::: Record extracts
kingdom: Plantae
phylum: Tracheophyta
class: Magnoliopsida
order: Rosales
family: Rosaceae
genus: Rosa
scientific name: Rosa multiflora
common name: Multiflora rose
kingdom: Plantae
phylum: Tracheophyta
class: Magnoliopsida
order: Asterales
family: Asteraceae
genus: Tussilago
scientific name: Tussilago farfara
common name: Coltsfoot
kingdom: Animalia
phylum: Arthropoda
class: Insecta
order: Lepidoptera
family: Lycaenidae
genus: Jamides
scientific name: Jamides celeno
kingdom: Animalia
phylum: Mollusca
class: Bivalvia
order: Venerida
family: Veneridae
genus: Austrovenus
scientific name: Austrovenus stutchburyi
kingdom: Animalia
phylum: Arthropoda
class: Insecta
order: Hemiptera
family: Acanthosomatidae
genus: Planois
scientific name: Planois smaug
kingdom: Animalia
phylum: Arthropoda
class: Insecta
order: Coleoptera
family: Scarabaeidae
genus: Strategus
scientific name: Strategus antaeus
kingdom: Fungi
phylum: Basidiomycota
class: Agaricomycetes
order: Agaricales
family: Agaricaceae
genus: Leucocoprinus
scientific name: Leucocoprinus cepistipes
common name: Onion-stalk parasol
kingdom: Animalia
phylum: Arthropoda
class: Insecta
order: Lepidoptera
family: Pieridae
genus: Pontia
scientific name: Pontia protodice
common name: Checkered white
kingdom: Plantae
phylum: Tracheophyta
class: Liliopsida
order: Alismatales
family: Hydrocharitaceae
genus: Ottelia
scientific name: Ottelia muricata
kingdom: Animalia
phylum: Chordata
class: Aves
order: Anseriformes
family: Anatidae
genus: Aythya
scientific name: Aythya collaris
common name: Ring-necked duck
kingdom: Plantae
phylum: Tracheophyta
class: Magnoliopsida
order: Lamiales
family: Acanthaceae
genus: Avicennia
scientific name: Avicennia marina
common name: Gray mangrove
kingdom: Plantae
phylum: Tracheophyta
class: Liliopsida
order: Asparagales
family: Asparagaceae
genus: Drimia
::::::
- [Work to complete] Could you print every line of the items above, word for word and in the same order?

- [Answer to the exercise]
kingdom: Plantae
phylum: Tracheophyta
class: Magnoliopsida
order: Rosales
family: Rosaceae
genus: Rosa
scientific name: Rosa multiflora
common name: Multiflora rose
kingdom: Plantae
phylum: Tracheophyta
class: Magnoliopsida
order: Asterales
family: Asteraceae
genus: Tussilago
scientific name: Tussilago farfara
common name: Coltsfoot
kingdom: Animalia
phylum: Arthropoda
class: Insecta
order: Lepidoptera
family: Lycaenidae
genus: Jamides
scientific name: Jamides celeno
kingdom: Animalia
phylum: Mollusca
class: Bivalvia
order: Venerida
family: Veneridae
genus: Austrovenus
scientific name: Austrovenus stutchburyi
kingdom: Animalia
phylum: Arthropoda
class: Insecta
order: Hemiptera
family: Acanthosomatidae
genus: Planois
scientific name: Planois smaug
kingdom: Animalia
phylum: Arthropoda
class: Insecta
order: Coleoptera
family: Scarabaeidae
genus: Strategus
scientific name: Strategus antaeus
kingdom: Fungi
phylum: Basidiomycota
class: Agaricomycetes
order: Agaricales
family: Agaricaceae
genus: Leucocoprinus
scientific name: Leucocoprinus cepistipes
common name: Onion-stalk parasol
kingdom: Animalia
phylum: Arthropoda
class: Insecta
order: Lepidoptera
family: Pieridae
genus: Pontia
scientific name: Pontia protodice
common name: Checkered white
kingdom: Plantae
phylum: Tracheophyta
class: Liliopsida
order: Alismatales
family: Hydrocharitaceae
genus: Ottelia
scientific name: Ottelia muricata
kingdom: Animalia
phylum: Chordata
class: Aves
order: Anseriformes
family: Anatidae
genus: Aythya
scientific name: Aythya collaris
common name: Ring-necked duck
kingdom: Plantae
phylum: Tracheophyta
class: Magnoliopsida
order: Lamiales
family: Acanthaceae
genus: Avicennia
scientific name: Avicennia marina
common name: Gray mangrove
kingdom: Plantae
phylum: Tracheophyta
class: Liliopsida
order: Asparagales
family: Asparagaceae
genus: Drimia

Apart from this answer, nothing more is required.